Cadell stared out into the dry lands, his eyes troubled and his brow furrowed. “It doesn’t look good at all,” he said. “I know people think of the Roil and they think of the Obsidian Curtain and all that lies south of it. But the Roil doesn’t stop there. It’s the big wet in Mirrlees, and the drought here, and other more predatory things.”
Late in the afternoon, Cadell stopped and pointed along the dusty road. It tracked up a hill then disappeared beyond it. The road’s veil of wind-borne dust was the only indication that it continued beyond the rise. Just peeking over the hill, was a nest of silos or water towers, though even from this distance David could see that they were in ill repair, holes gaped from their walls, tin rattled and creaked in the wind.

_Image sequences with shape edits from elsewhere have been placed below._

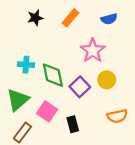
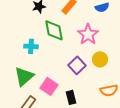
green diamond: (53, 75) -> (54, 30), moved

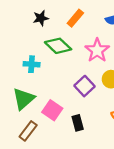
green diamond: (54, 30) -> (58, 46), turned -35

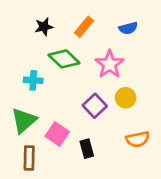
brown rectangle: (28, 131) -> (29, 158), turned -36

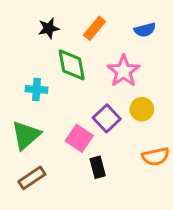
green diamond: (64, 59) -> (72, 65), turned 36
pink square: (57, 134) -> (79, 138), moved
brown rectangle: (29, 158) -> (32, 178), turned 55

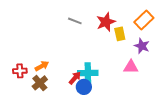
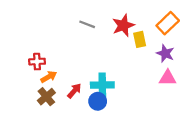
pink triangle: (131, 67) -> (168, 78), moved
red cross: (20, 71) -> (37, 62), moved
red arrow: (75, 78) -> (74, 91), moved

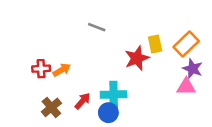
orange rectangle: (168, 23) -> (186, 44), moved
red star: (123, 25) -> (137, 58), moved
purple star: (165, 53) -> (193, 69), moved
orange arrow: (49, 77) -> (62, 70), moved

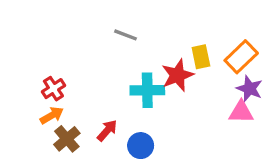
red cross: (41, 69) -> (53, 89), turned -30
orange arrow: (62, 70) -> (52, 115), moved
cyan cross: (114, 95) -> (147, 90), moved

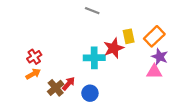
gray line: (126, 35) -> (92, 11), moved
brown cross: (67, 139) -> (56, 88), moved

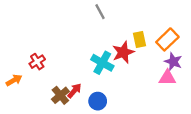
gray line: (92, 11) -> (100, 12), turned 40
cyan cross: (94, 58) -> (102, 63), turned 30
orange arrow: (33, 74) -> (14, 80), moved

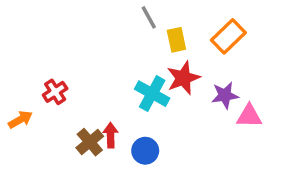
yellow rectangle: (140, 39) -> (176, 40), moved
orange rectangle: (167, 39) -> (228, 36), moved
purple star: (173, 62) -> (225, 95), moved, turned -30
red arrow: (74, 91) -> (111, 135), turned -42

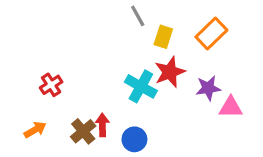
yellow rectangle: (176, 40) -> (163, 37), turned 30
orange arrow: (20, 120) -> (35, 130), moved

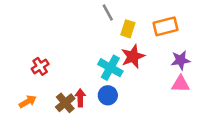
orange rectangle: (211, 34) -> (166, 26), turned 30
purple star: (208, 88) -> (181, 60), moved
blue circle: (134, 139) -> (108, 95), moved

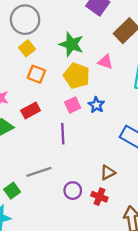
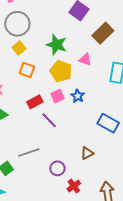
red rectangle: (31, 110) -> (35, 102), moved
purple line: (63, 134) -> (49, 120), turned -42
red cross: (99, 197) -> (74, 186), moved, turned 32

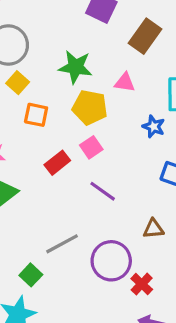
blue star: (78, 96) -> (154, 127), moved
purple line: (49, 120) -> (103, 191), moved
brown triangle: (87, 153) -> (153, 229), turned 32
purple circle: (57, 168) -> (111, 261), size x1.6

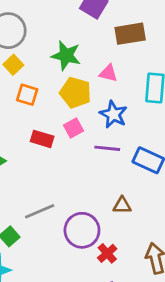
brown rectangle: (145, 36) -> (130, 34), turned 40
blue star: (154, 127) -> (113, 114), moved, size x1.4
red rectangle: (57, 163) -> (42, 139), turned 50
purple line: (103, 191) -> (107, 148), moved, turned -35

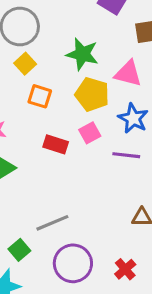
pink triangle: (108, 73) -> (128, 74), size x1.4
purple circle: (82, 230) -> (73, 263), moved

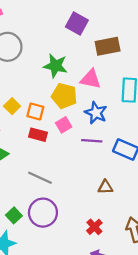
yellow square: (25, 64) -> (12, 106), moved
orange square: (40, 96) -> (35, 111), moved
gray line: (52, 223) -> (40, 178), moved, turned 50
purple circle: (73, 263) -> (43, 213), moved

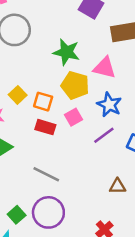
purple line: (92, 141) -> (104, 135), turned -42

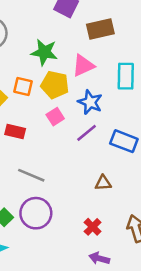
pink triangle: (105, 68) -> (83, 66), turned -35
orange square: (43, 102) -> (23, 86), moved
red rectangle: (45, 127) -> (15, 131), moved

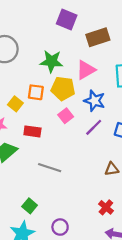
purple circle: (36, 213) -> (60, 227), moved, size x0.6

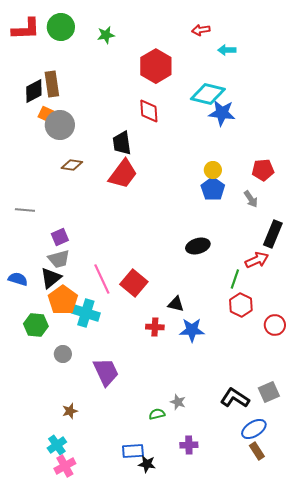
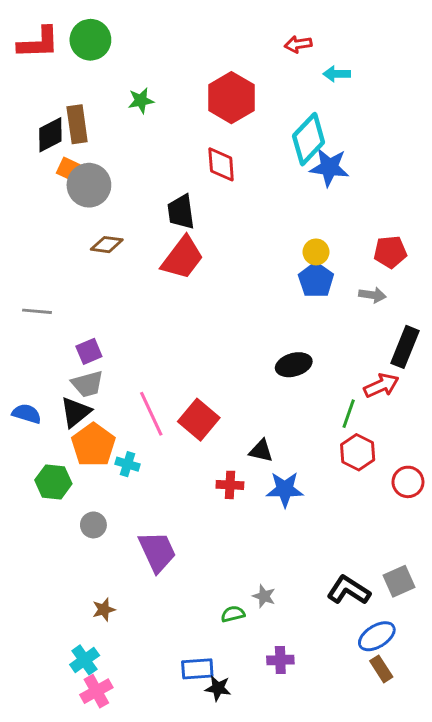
green star: (106, 35) -> (141, 101), moved
cyan diamond: (208, 94) -> (309, 139), turned -60
gray arrow: (251, 199) -> (372, 295), turned -48
cyan cross: (86, 313) -> (128, 464), size x0.6

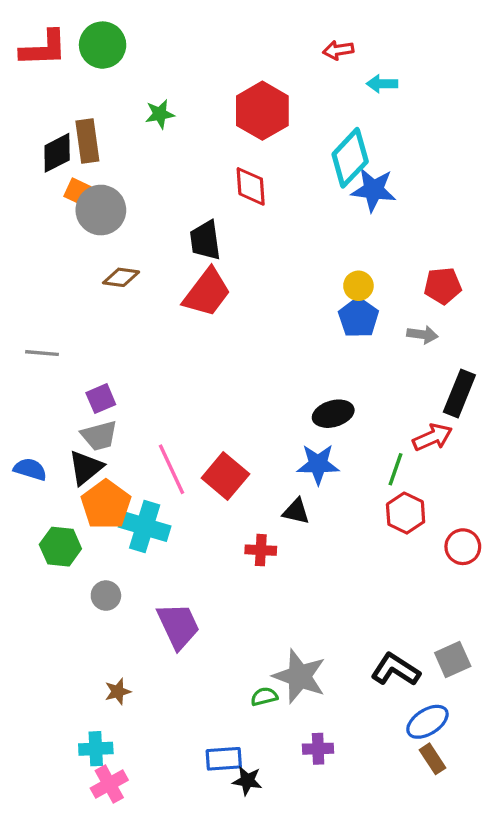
cyan cross: (128, 464) -> (145, 527), size x1.8
blue star: (285, 489) -> (318, 464), moved
gray star: (264, 596) -> (300, 676), size x2.0
cyan cross: (85, 660) -> (96, 749), turned 32

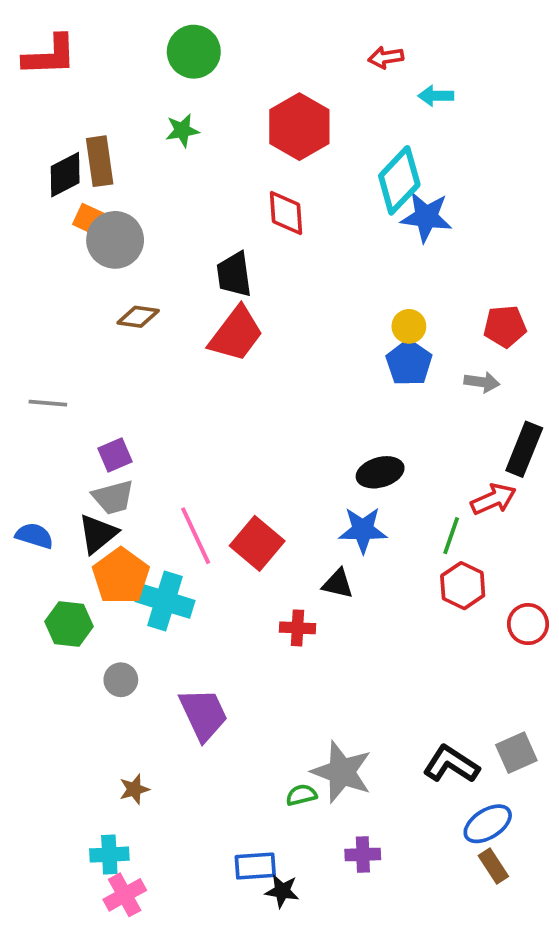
green circle: (103, 45) -> (194, 52), moved

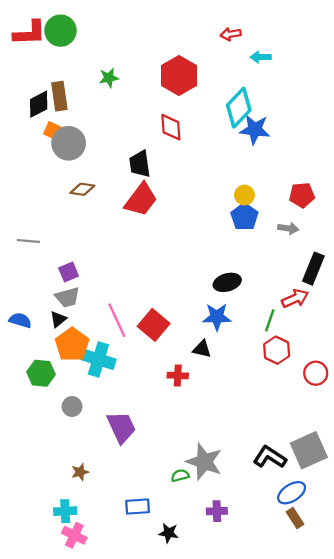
green circle: (194, 52) -> (61, 31), moved
black triangle: (98, 534) -> (58, 319), size x0.7
gray square: (516, 753) -> (309, 450), size x1.5
blue rectangle: (255, 866) -> (138, 507), moved
pink cross: (125, 895) -> (74, 535), turned -35

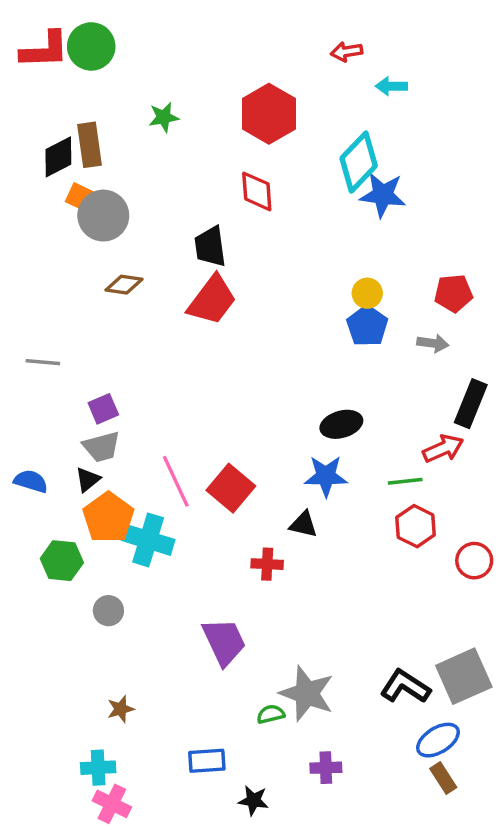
green line: (270, 320) -> (405, 481), turned 65
purple trapezoid: (121, 427) -> (224, 642), moved

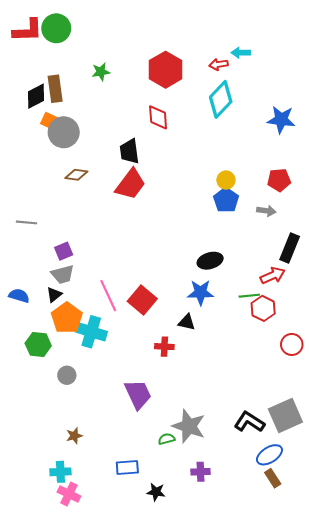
red arrow: (347, 52) -> (219, 64), moved
blue star: (383, 195) -> (281, 120), moved
red hexagon: (416, 526) -> (263, 308), moved

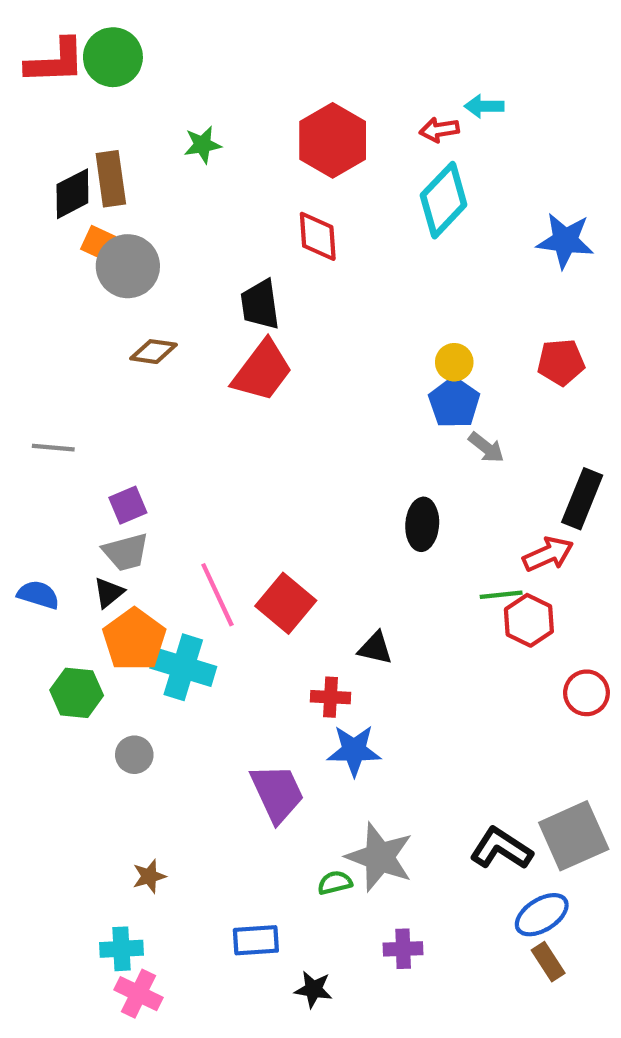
gray arrow: (266, 211) -> (486, 448), moved, turned 30
black ellipse: (210, 261) -> (422, 524), turned -70
blue star: (201, 292) -> (354, 750), moved

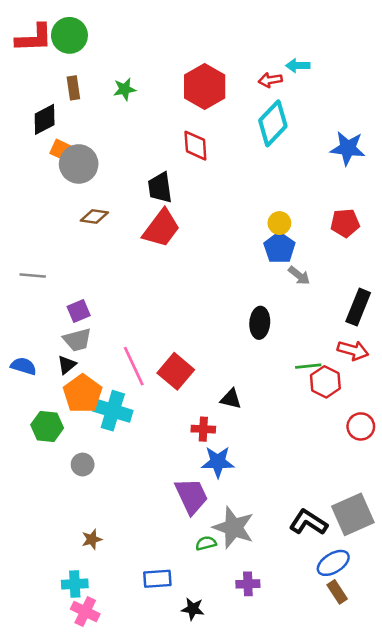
brown rectangle: (111, 179) -> (73, 88), moved, size x0.7
red arrow: (548, 554) -> (353, 350), moved, turned 40
purple trapezoid: (277, 793) -> (191, 496), moved

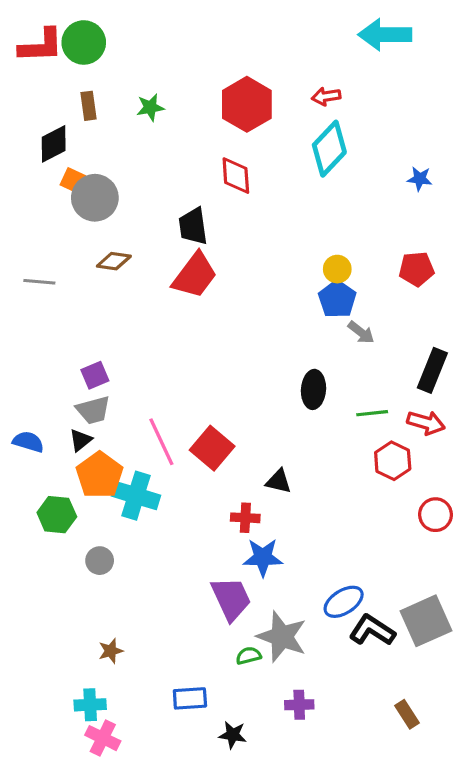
cyan arrow: (298, 66) -> (385, 35), moved, size x1.8
blue star: (348, 148) -> (420, 179), size x0.6
gray line: (33, 276) -> (39, 282), moved
green line: (308, 366) -> (372, 413), moved
blue ellipse: (333, 563) -> (344, 602), moved

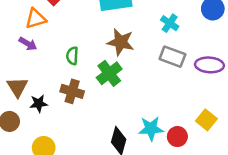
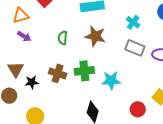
orange triangle: (36, 19) -> (21, 15), moved
green semicircle: (72, 56) -> (63, 38), moved
green cross: (109, 73) -> (84, 71), moved, turned 30
cyan star: (151, 129) -> (111, 80), moved

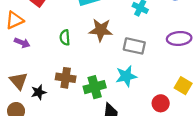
gray rectangle: (135, 48) -> (134, 46), moved
green cross: (84, 71) -> (95, 87), moved

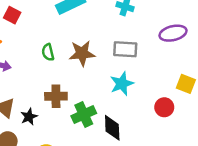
brown star: (101, 30) -> (82, 53), moved
green cross: (95, 87) -> (84, 115), moved

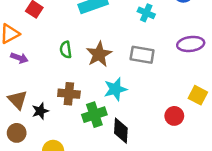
brown star: (82, 53) -> (99, 54), turned -30
cyan star: (122, 84) -> (115, 89), moved

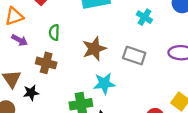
green semicircle: (66, 50) -> (54, 32), moved
brown cross: (69, 94) -> (46, 63), moved

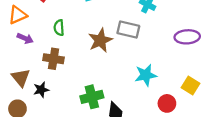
gray rectangle: (134, 56) -> (128, 30), moved
cyan star: (104, 84) -> (146, 75), moved

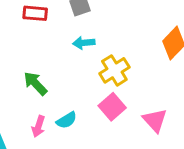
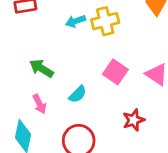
yellow cross: (114, 70) -> (105, 21), moved, turned 32
pink arrow: (38, 126) -> (40, 104), moved, turned -30

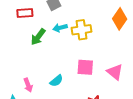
green arrow: (41, 68) -> (38, 37), moved, turned -90
pink square: (115, 72) -> (85, 67), turned -36

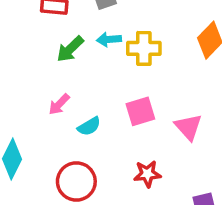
pink square: (85, 67) -> (140, 111), turned -30
pink arrow: (28, 85) -> (59, 104), moved, turned 56

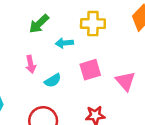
cyan arrow: (109, 39) -> (64, 43), moved
pink arrow: (59, 104) -> (31, 64), turned -56

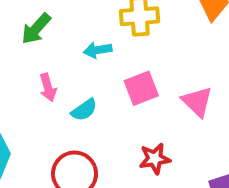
green arrow: (39, 24) -> (36, 29), moved

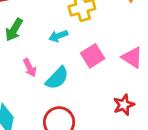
cyan semicircle: (84, 110) -> (57, 78), size x1.4
red star: (155, 159) -> (124, 105), moved

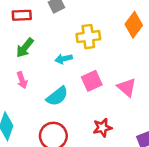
pink arrow: (30, 68) -> (22, 80), moved
red star: (124, 105) -> (102, 128), moved

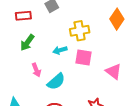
pink arrow: (22, 80) -> (36, 70), moved
pink square: (92, 81) -> (84, 58), moved, turned 36

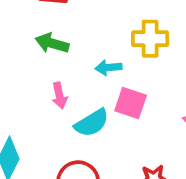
green arrow: (27, 43) -> (52, 43), turned 60
pink square: (84, 58) -> (131, 103), moved

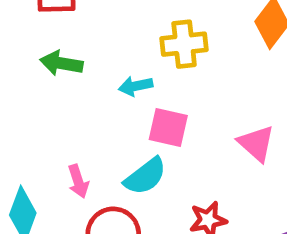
pink arrow: (59, 96) -> (78, 181), moved
cyan semicircle: (92, 123) -> (145, 176), moved

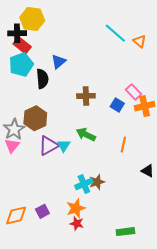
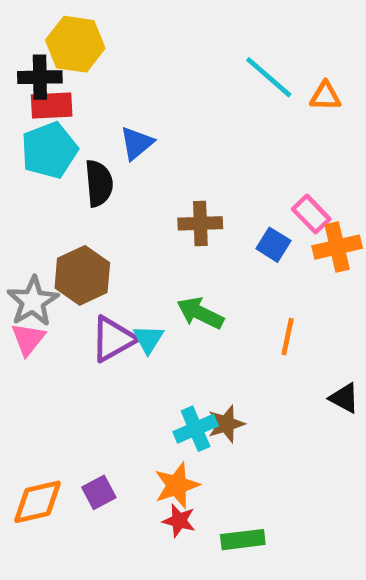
orange triangle: (140, 41) -> (325, 96), turned -40
red rectangle: (22, 45) -> (52, 106), turned -42
green rectangle: (125, 232) -> (243, 540), moved

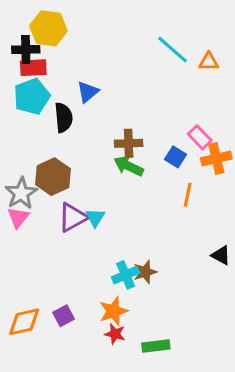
green arrow: (200, 313) -> (129, 166), moved
orange line: (288, 337) -> (188, 195), moved

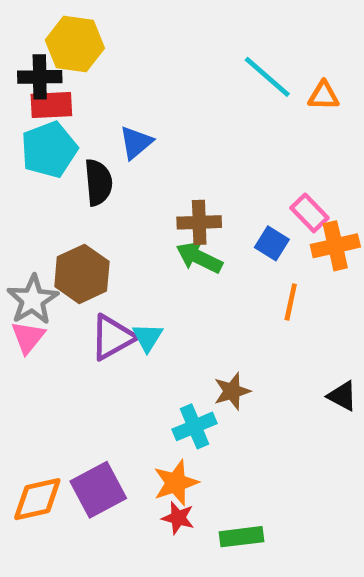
brown star: (145, 272) -> (232, 391), moved
purple square: (64, 316) -> (98, 490), size x1.6

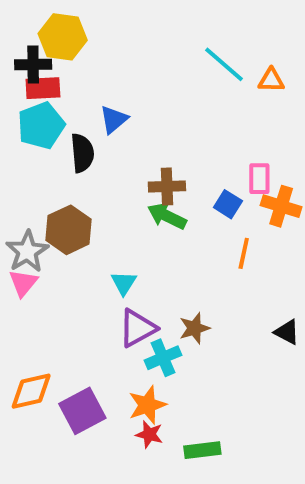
pink rectangle: (309, 213) -> (259, 179), turned 44
orange cross: (335, 246) -> (281, 206), turned 30
purple triangle: (112, 337) -> (137, 328), moved
orange diamond: (37, 499) -> (31, 391), moved

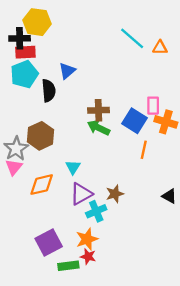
blue square: (228, 204) -> (134, 121), size x1.5
orange diamond: (31, 391) -> (42, 185), moved
green rectangle: (202, 450) -> (68, 266), moved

“Over that rise and past that ramshackle bunch of buildings is Chapman. About half an hour’s walk. We’re going to need to split up. We can meet in the city.” Cadell named a place. “Wait for me there.”
“What if you don’t come?”
“I’ll come, but if I don’t, there’s a safe house on Chadwick Street.” He pressed something into David’s hands. “It’s an ice pistol, state of the art Mirrlees design, still has all its darts.” Cadell grinned. “Took it from a Verger.” He showed David how to work it. “Just in case you come across anything on your way into the city,” he said. “David, I’m not going to desert you.”
David believed him. But then no one had deserted him. They’d all been taken away.